Paper ID: | 8164 |
---|---|

Title: | Generalization Bounds in the Predict-then-Optimize Framework |

The paper proposes theoretical bounds of the predict and optimize problem, using Natarjan dimensions and margin based bound ideas. The bounds appear novel and contribute towards the analysis of the predict and optimize problem, but unfortunately this isn't my field and difficult to review the novelty and innovation of the paper. The presentation is clear, and even for someone not in the field, the main logic and flow can be followed. One suggestion is it would make it more accessible by providing one or two sentences in each section to give the overall picture of how that section fits with the overall logic and contributions of the paper. This will allow readers, even if not in the area, to get a better sense of the overall picture.

I have read the author rebuttal. This is a good work. I have nothing to add. ==== This paper studies the problem of minimizing a linear function on a compact convex set, where the loss vector is not known but needs to be predicted given a feature vector and a dataset of feature-loss pairs. The problem formulation is not new and can be found in [7]. While [7] focuses on the computational aspect, this submission provides the first (as far as I know) generalization error guarantee. The statistical learning formulation is reasonable. The first generalization error bound in Section 3 is standard. The derivation of the second generalization error bound in Section 4 is sufficiently novel and interesting to me. The presentation is outstanding; all required information is given without obvious redundancy; the technical results are well connected by the paragraphs. As the first learning theoretic analysis of a well motivated problem, the significance of this submission is obvious. In particular, there are many immediate open problems as discussed in Section 5.
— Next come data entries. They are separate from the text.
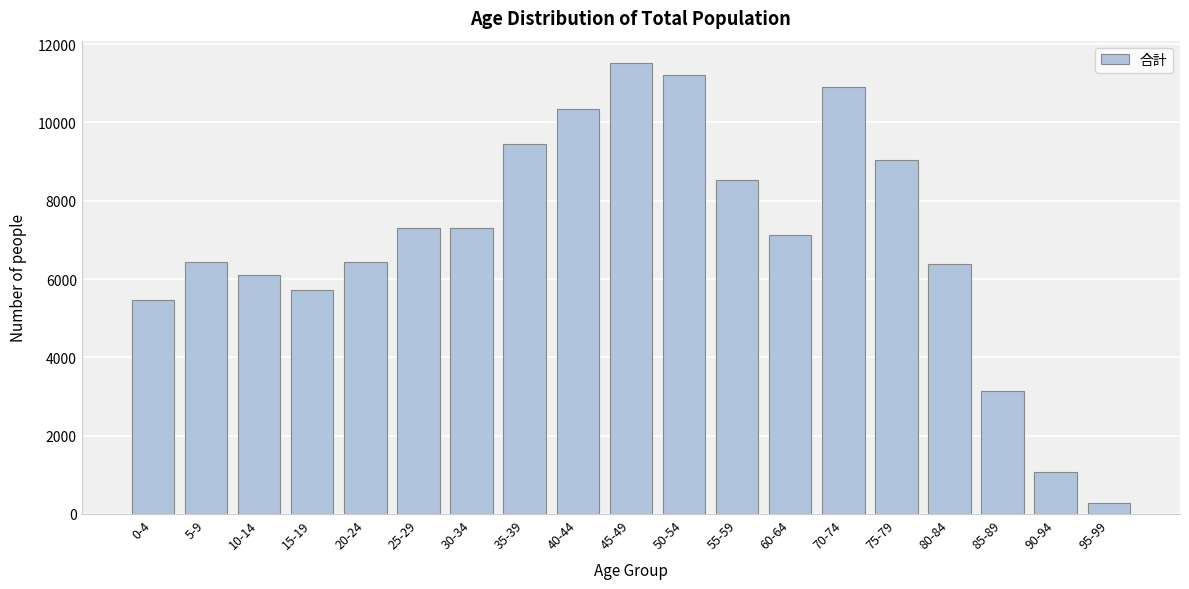

Is it true that the value at 90-94 is 1065?

True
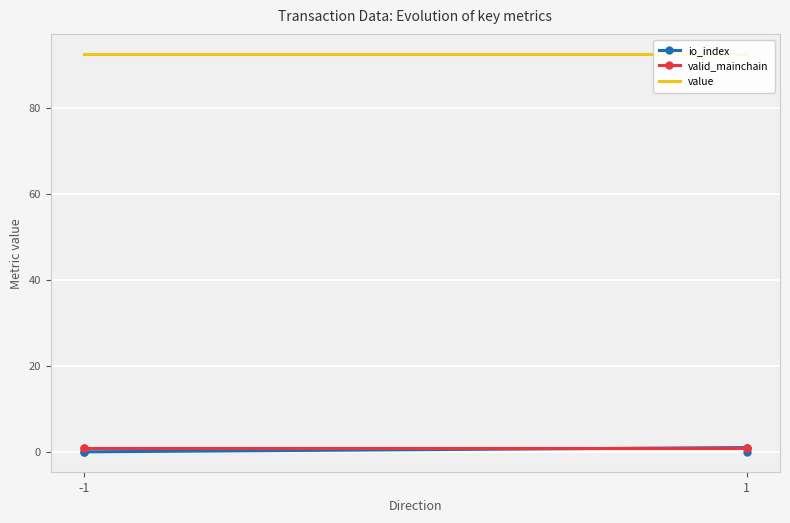

What is the average value of the value series?

92.5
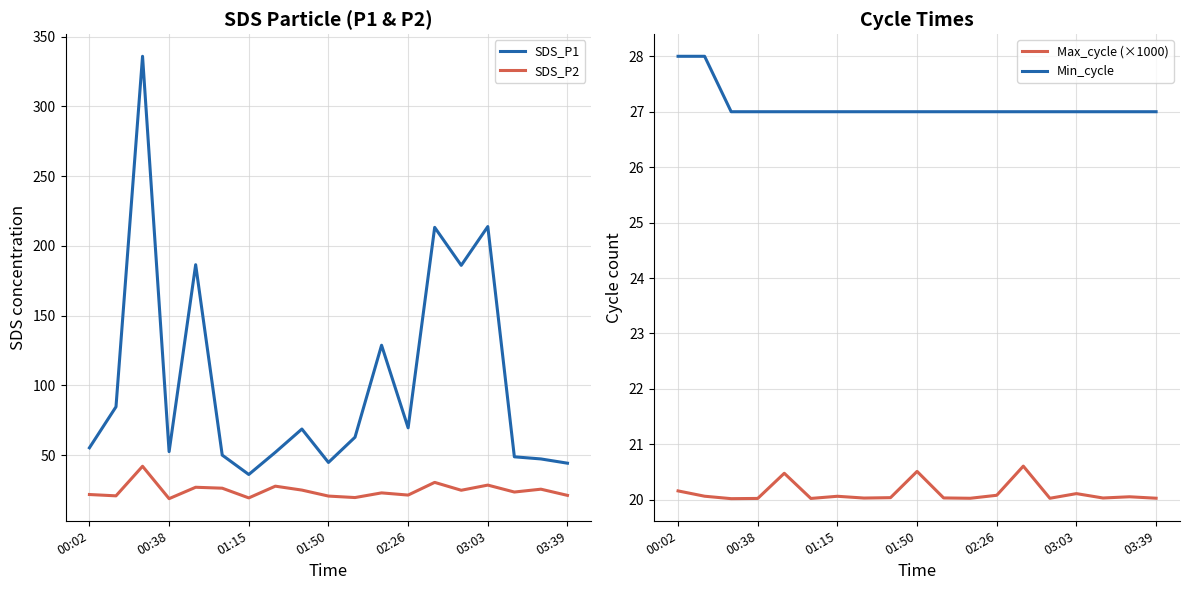

What is the lowest value of the SDS_P2 series?

18.9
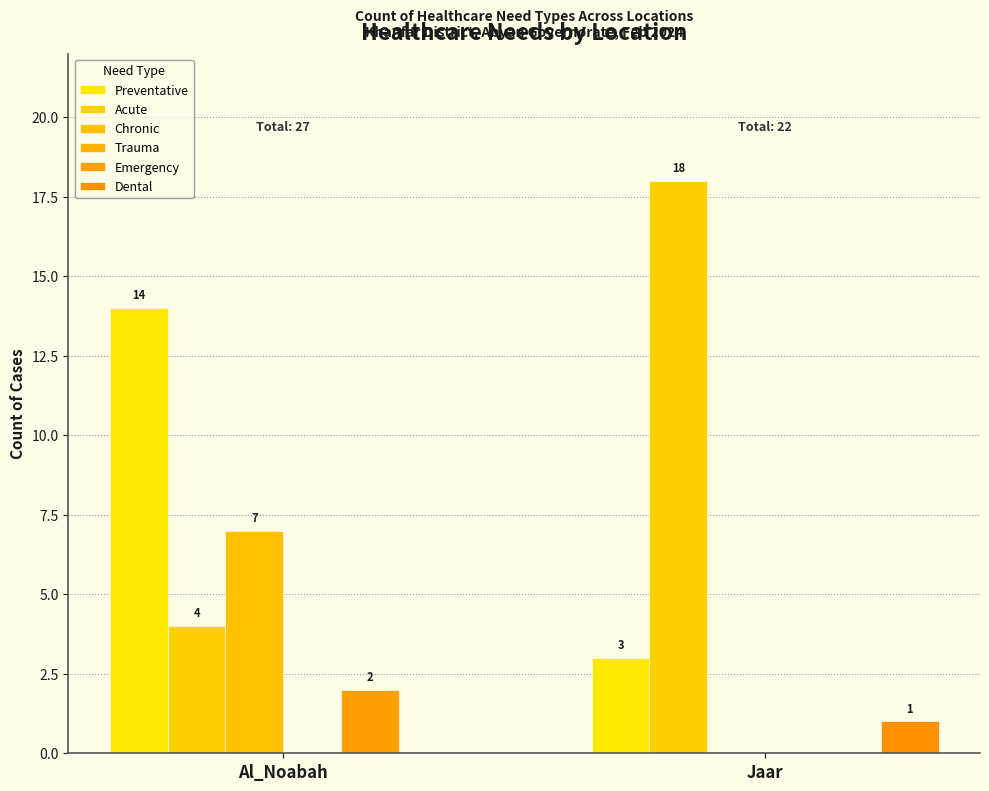

Count the Dental values in the range 0 to 1.

2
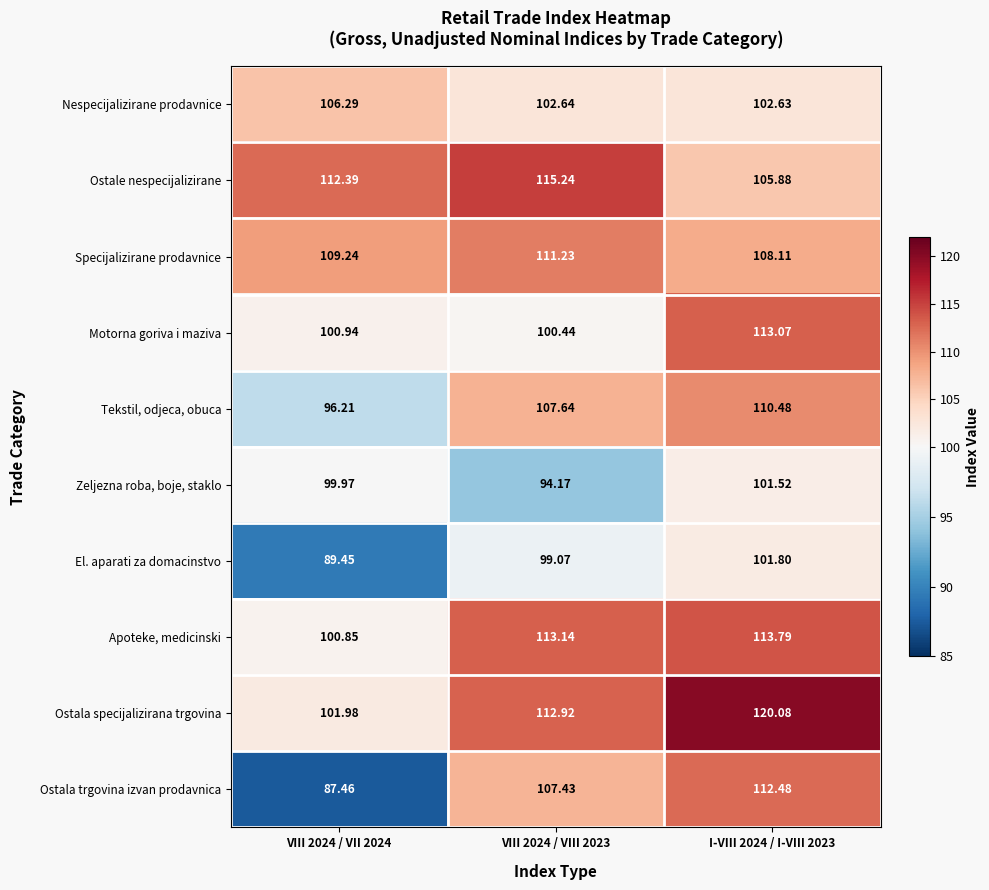

Which series has the widest spread of values?

Ostala trgovina izvan prodavnica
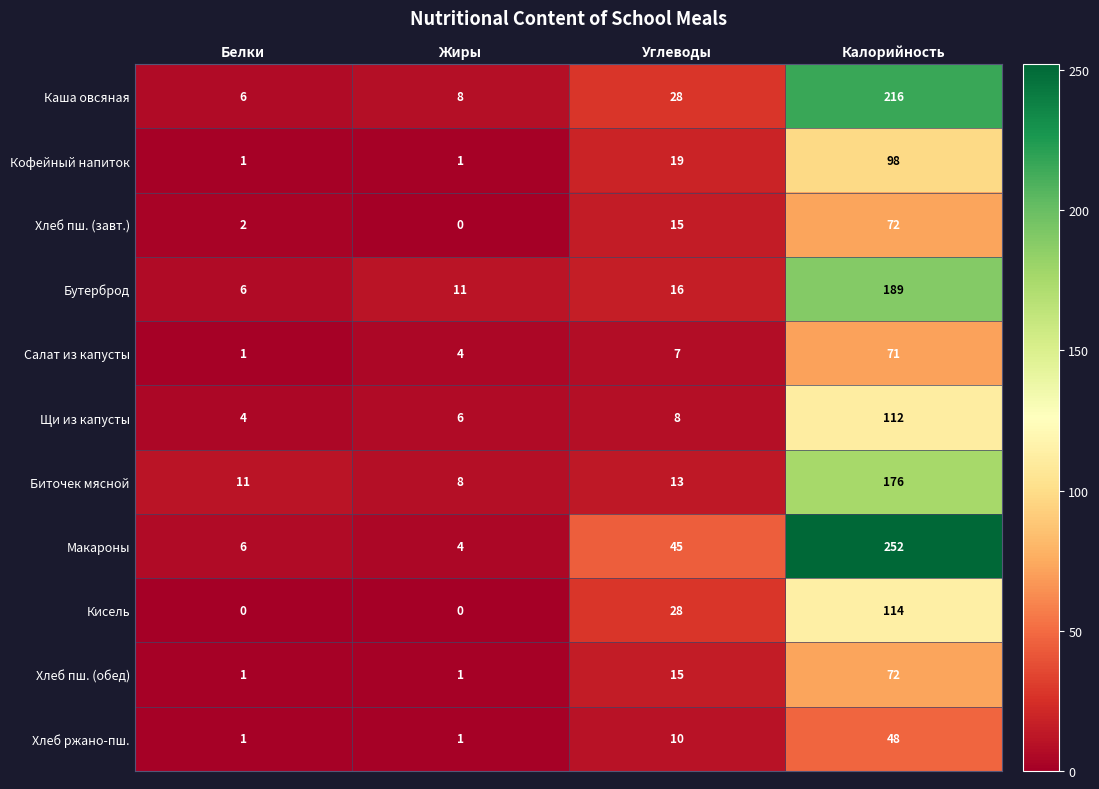

Between Белки and Жиры, which series saw the biggest shift?

Бутерброд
(1) In the introduction, the authors claimed that their margin-based approach removes the dependency on the number of classes by exploiting the structure of the SPO loss function. However, I can not see clearly this. As far as I can see, there is a logarithmic dependency for $\ell_1$-norm constrained ball and a sqrt dependency for $\ell_2$-norm constrained ball. (2) the comparison with related work is not clear. The authors should present comparison with existing work more clearly to show how this work advance the state of the art. For example, how the results applied to multi-class classification can be compared with existing works. (3) In Theorem 1, the risks and empirical risks are used but defined in Section 4. (4) It seems that several notations are defined but not used in the main text, e.g., $B_q(\bar{w},r)$. These notations can be defined in the supplementary material if they are used there only. --------------------- After authors' response: I have read the authors' response as well as other reviewer comments. I would like to keep my original score.

This paper considers a learning framework called predict-then-optimize. The problem in this setting is that parameters which are used in making predictions are not necessarily at hand when predictions should be made (costs of taking certain roads at particular moment are needed when a route has to be planned), and should be predicted before optimizing over them (in previous example, costs in the past are known and associated with other features known also at the moment). The interesting part of the framework is, that the learning problem used in learning the costs uses a loss function over error on the decision of the optimizer (SPO loss), instead of a direct error over the learned cost. In this framework, the authors provide several generalization bounds in different settings over a linear objective function, such as when feasible region where problem is solved is either polyhedron or any compact and convex region. They further work with stronger convexity assumptions and in their framework generalize margin guarantees for binary classification, and also give two modified versions of the SPO loss. Originality: The work takes a previously-known learning framework and contributes to it by giving generalization bounds for its nonconvex and noncontinuous loss. Quality: I did not check the proofs. Clarity: The paper is well written and the progression is easy to follow, although some details could be clarified for the non-expert reader (for example R_SPO in Theorem 1) Significance: The theoretical results on the difficult SPO loss can encourage further work with it. Authors also describe avenues for continuing research in other settings where Rademacher complexities could be proven. However SPO loss has not attracted much attention in the machine learning community previously (paper introducing SPO they cite is only in arXiv and not yet published). ---------------------- Edit: I have read the author's response, and stand by my review; I think that this is a good paper. As authors have addressed my questions in their responses, I have increased the score from 7 to 8. The work is clearly original and first contribution of a kind.